- Born: 1725 Diriyah, Sheikhdom of Diriyah
- Died: 1812 (aged 86–87) Diriyah, Emirate of Diriyah
- Issue: Saud Zaid Ibrahim Turki Muhammad
- Abdullah bin Muhammad bin Saud bin Muhammad bin Muqrin Al Maridi Al Adui
- Dynasty: House of Saud
- Father: Muhammad bin Saud
- Mother: Moudi bint Abi Wahtan Al Kathir

= Abdullah bin Muhammad Al Saud =

Saudi royal (1725–1812)

Abdullah bin Muhammad Al Saud (1725 – 1812) was the youngest son of Muhammad bin Saud who is regarded as the founder of the First Saudi State.

==Biography==
Abdullah was born in Diriyah. His mother was Moudi bint Abi Wahtan Al Kathir who was instrumental in Muhammad bin Saud's meeting with Muhammad ibn Abdul Wahhab. Leadership of the family passed from his older brother Abdulaziz to a nephew and finally to two grandnephews before being reclaimed by Abdullah's descendants. Abdullah played a prominent part in the military campaigns of his father and brother, notably in the subjugation of the provinces of Sudair, Washm and al-Kharj. However, Abdullah futilely challenged the rule of Abdulaziz and also of Abdullah bin Saud, grandson of Abdulaziz.

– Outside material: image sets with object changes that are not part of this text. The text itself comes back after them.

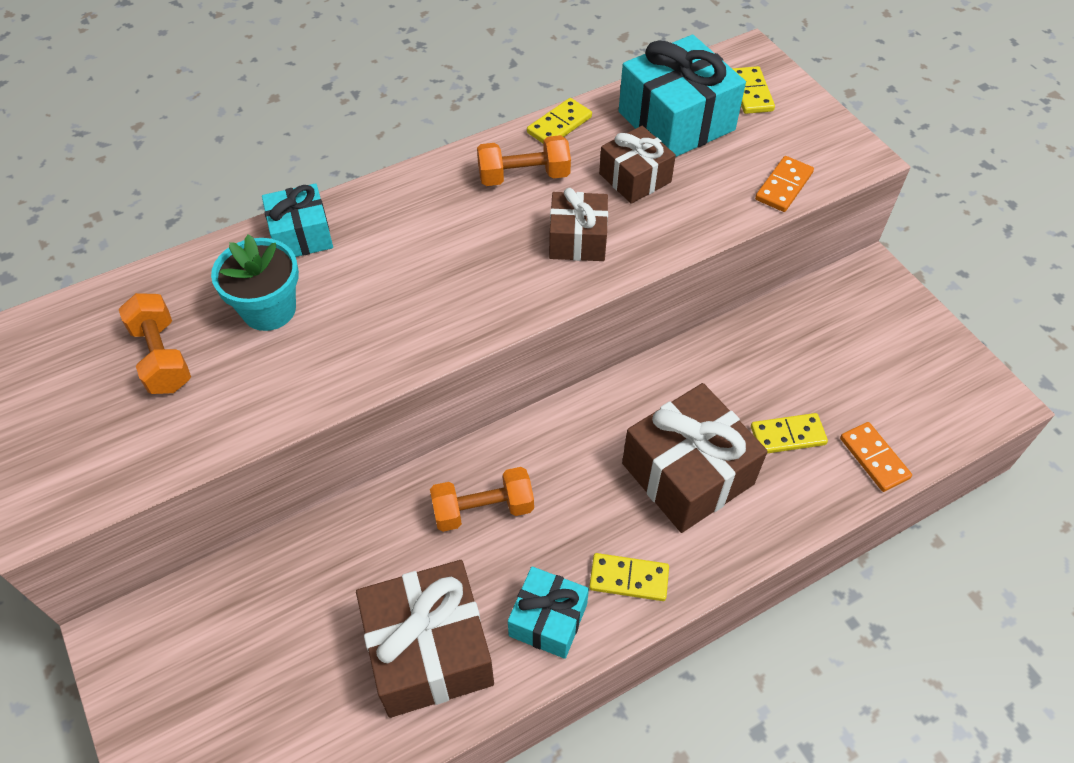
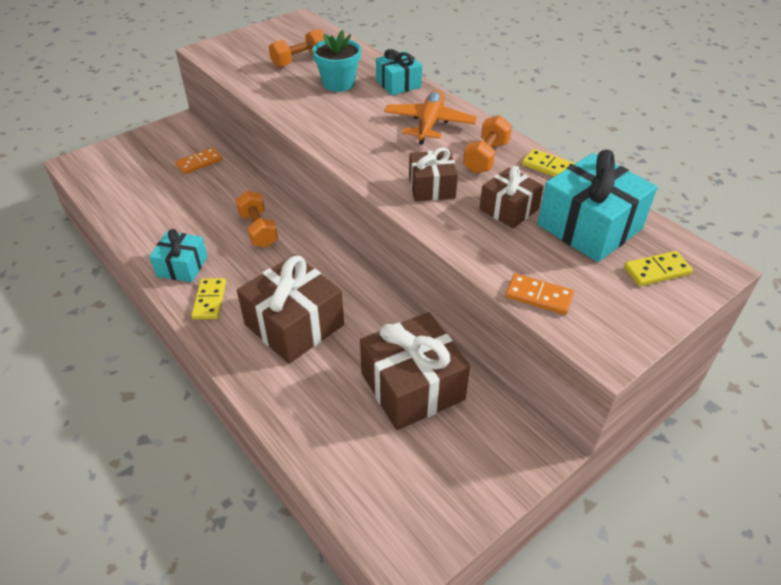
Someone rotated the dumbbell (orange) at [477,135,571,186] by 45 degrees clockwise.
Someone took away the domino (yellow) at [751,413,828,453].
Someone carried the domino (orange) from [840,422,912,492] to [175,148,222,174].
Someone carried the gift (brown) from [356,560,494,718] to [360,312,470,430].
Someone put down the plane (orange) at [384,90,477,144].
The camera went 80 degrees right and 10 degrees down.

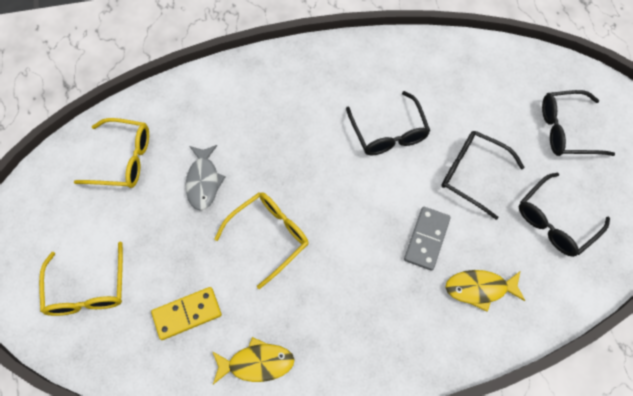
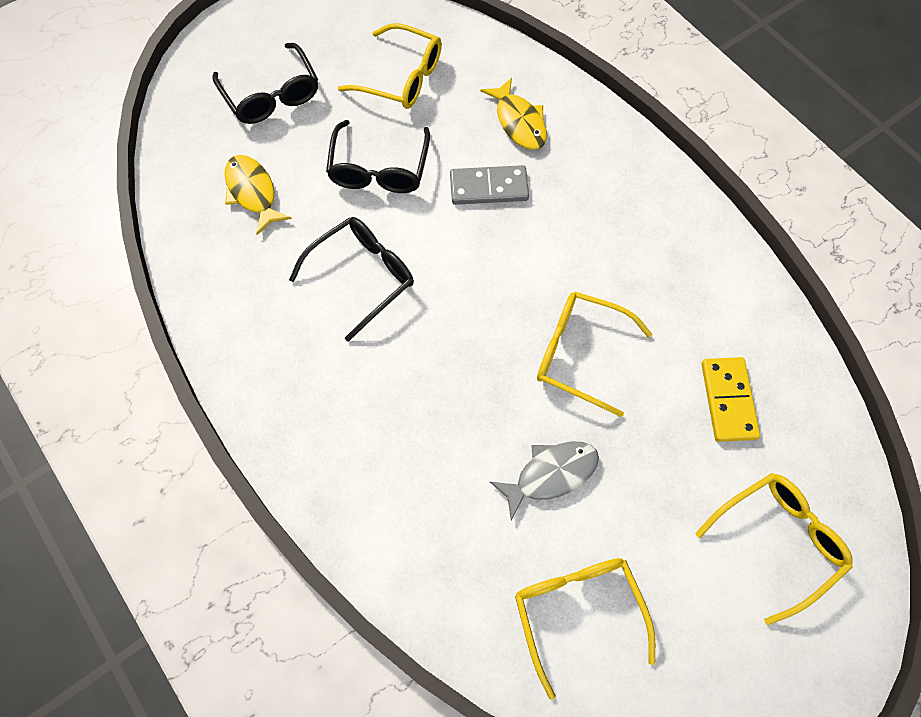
Someone repainted the glasses (black) at [519,173,610,257], which became the glasses (yellow) at [338,23,442,109].
Someone rotated the domino (yellow) at [151,287,222,340] by 45 degrees clockwise.
Someone carried the fish (yellow) from [212,337,295,384] to [224,155,292,235].
The camera went 115 degrees left and 0 degrees up.

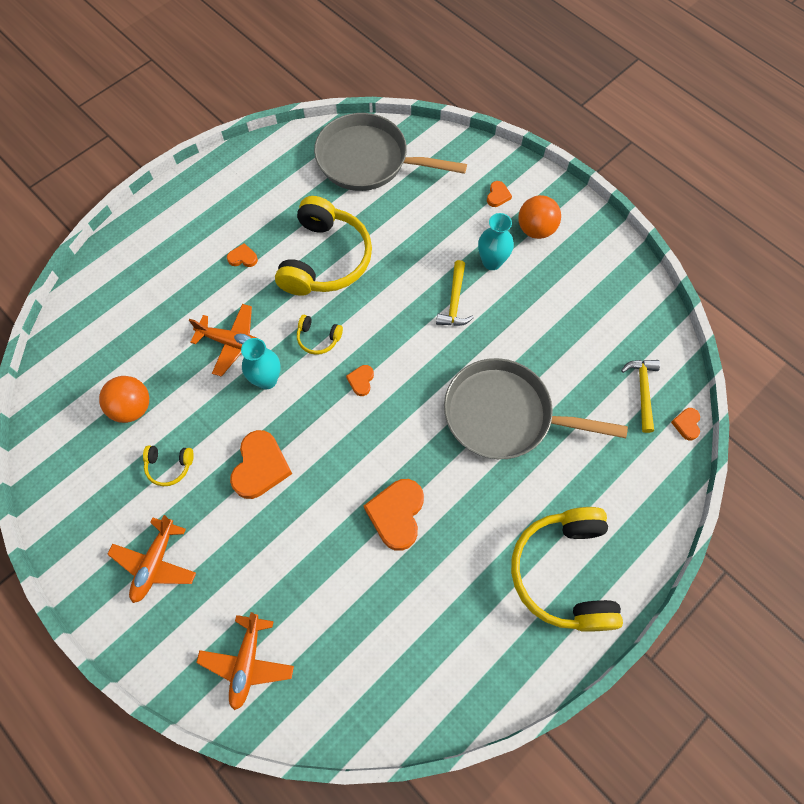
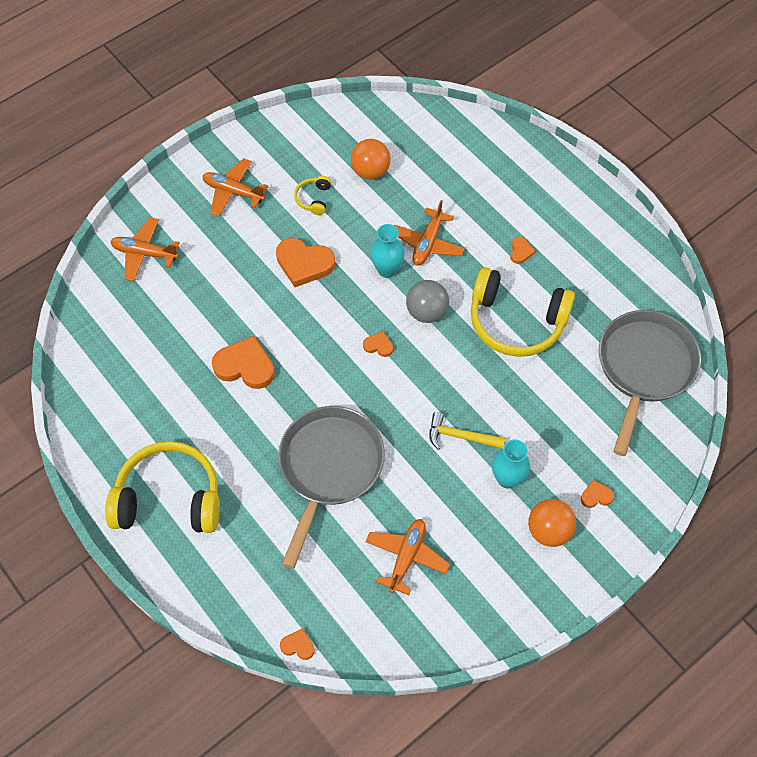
Someone rotated the heart (orange) at [487,181,512,207] by 150 degrees clockwise.
Someone swapped the headphones (yellow) at [297,315,343,355] for the ball (grey) at [406,280,449,323].
Someone took away the hammer (yellow) at [621,360,660,433].
Someone put down the plane (orange) at [365,519,450,595].
The camera went 95 degrees right and 5 degrees down.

His main claim to fame, however, is that he was the father of Turki bin Abdullah, founder of the Second Saudi State from whom all subsequent heads of the House of Saud trace their descent. Another of Abdullah's sons, Zaid, supported Turki in the formation of the Second Saudi State. Two of Abdullah's sons were killed in the battles against Egyptians during the fall of the Emirate of Diriyah, and some of them were brought to Egypt.